* [TASK DETAILS]:
In the entries below, count every line with the string "Kebidanan". State the count and nothing else.

:::

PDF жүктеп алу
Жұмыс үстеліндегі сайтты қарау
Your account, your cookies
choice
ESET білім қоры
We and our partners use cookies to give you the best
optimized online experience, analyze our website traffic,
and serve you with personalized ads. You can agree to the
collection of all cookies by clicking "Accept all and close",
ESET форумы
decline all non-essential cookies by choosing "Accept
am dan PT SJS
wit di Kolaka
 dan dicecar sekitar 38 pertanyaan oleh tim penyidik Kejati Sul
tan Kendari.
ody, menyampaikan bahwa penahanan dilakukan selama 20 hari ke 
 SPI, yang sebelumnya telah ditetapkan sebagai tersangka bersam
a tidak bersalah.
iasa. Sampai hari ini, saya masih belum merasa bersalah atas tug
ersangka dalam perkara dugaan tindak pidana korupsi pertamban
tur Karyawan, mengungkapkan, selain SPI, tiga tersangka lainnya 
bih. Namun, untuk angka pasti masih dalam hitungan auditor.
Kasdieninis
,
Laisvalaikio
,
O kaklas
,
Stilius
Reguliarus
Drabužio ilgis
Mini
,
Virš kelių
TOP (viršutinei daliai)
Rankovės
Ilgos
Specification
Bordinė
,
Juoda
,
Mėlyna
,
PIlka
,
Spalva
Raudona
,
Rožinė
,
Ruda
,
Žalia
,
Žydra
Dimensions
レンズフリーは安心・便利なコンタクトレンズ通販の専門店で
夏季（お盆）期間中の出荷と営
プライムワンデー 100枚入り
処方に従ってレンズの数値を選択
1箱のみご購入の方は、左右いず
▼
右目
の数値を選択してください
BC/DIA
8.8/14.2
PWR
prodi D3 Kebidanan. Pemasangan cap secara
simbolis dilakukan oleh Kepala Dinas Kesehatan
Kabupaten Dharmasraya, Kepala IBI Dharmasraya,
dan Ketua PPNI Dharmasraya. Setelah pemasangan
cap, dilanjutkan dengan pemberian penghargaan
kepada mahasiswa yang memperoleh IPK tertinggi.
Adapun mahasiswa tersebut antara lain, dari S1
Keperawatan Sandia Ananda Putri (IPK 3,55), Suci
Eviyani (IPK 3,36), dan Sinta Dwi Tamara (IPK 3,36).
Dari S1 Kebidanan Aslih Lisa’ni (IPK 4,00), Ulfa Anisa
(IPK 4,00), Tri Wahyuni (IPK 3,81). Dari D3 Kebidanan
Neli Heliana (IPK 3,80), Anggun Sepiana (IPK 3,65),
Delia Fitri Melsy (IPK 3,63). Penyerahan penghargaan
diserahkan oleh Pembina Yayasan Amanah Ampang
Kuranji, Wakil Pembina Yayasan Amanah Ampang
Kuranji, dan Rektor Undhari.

:::

* [EXERCISE RESULT]:
3